I'll bear in mind the fact that when I get to the point I'm having the foundation wall put in, I'll need to budget for the tree removal.


----------



## Leah Frances (Jan 13, 2008)

It is good you are going to budget for it. I know how surprised we were at the cost and impact of removing a tree. 

We had a silver maple on the property line we share with our neighbor. She started getting worried about it falling on her house (pretty reasonable concern given the species) so she paid to remove it. We would have kept it, but were advised by our insurance company that if we insisted on keeping it and it fell on her house we could be liable.

Our A/C costs went through the roof when we lost the shade. :furious: The price of keeping happy neighbors.....


----------



## Stillwerkin (Nov 24, 2008)

The rootball can be estimated by multiplying the canopy spread x1.5.

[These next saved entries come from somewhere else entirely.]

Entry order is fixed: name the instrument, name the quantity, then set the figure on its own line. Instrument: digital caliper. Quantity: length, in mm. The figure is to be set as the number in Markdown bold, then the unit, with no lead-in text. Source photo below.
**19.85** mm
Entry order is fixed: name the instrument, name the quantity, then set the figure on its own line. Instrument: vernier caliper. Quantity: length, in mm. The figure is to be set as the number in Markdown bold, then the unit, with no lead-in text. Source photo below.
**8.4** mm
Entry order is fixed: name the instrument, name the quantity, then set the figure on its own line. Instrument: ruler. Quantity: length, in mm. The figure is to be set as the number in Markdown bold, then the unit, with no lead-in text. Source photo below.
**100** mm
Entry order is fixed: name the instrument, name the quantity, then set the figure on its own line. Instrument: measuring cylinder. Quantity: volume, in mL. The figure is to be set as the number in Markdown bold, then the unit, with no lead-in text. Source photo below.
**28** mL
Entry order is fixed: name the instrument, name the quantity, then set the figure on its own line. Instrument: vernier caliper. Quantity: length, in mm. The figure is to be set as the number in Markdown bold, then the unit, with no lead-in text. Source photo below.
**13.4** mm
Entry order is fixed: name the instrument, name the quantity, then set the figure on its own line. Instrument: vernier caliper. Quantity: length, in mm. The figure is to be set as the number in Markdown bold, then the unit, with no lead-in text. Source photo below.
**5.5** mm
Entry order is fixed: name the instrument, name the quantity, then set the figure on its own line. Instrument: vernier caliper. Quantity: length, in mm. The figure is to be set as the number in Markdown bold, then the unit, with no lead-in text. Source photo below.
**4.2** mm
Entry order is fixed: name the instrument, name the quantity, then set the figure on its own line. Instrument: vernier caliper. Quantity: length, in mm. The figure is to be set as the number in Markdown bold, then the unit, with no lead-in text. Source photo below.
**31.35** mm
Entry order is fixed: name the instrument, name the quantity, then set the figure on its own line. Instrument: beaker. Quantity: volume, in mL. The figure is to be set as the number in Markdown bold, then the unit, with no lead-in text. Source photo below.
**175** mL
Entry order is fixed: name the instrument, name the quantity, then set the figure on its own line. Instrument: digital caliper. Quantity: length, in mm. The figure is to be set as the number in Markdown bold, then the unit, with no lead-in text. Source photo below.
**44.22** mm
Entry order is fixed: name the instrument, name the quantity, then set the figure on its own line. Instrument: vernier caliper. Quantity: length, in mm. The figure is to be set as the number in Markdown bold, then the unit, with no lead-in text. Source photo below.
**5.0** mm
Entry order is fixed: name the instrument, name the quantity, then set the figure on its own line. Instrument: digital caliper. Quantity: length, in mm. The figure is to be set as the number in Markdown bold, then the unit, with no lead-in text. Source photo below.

Hate to say this, but if you're eventually going to be bringing in big earth-moving equipment that tree will probably have to go. 

When I bought our house, I had to remove a couple of Siberian elms planted next to the foundation. They provided good shade to the house, but were soft and rotted inside. That type of trash tree dropped sap and litter all year 'round. 
While we house-hunted, we saw several basements in which the Michigan fieldstone walls were buckled in. Big money for poor decisions made decades ago.

For insurance purposes, get a licensed and bonded contractor on a comlete contract and make a copy of their paperwork. Estimates should be free, and ask them questions.
They'll also probably have to bring in a bucket truck across the yard to rope branches from over the house. Expect $1.5-5K. They will probably want to haul off and resell the wood.


----------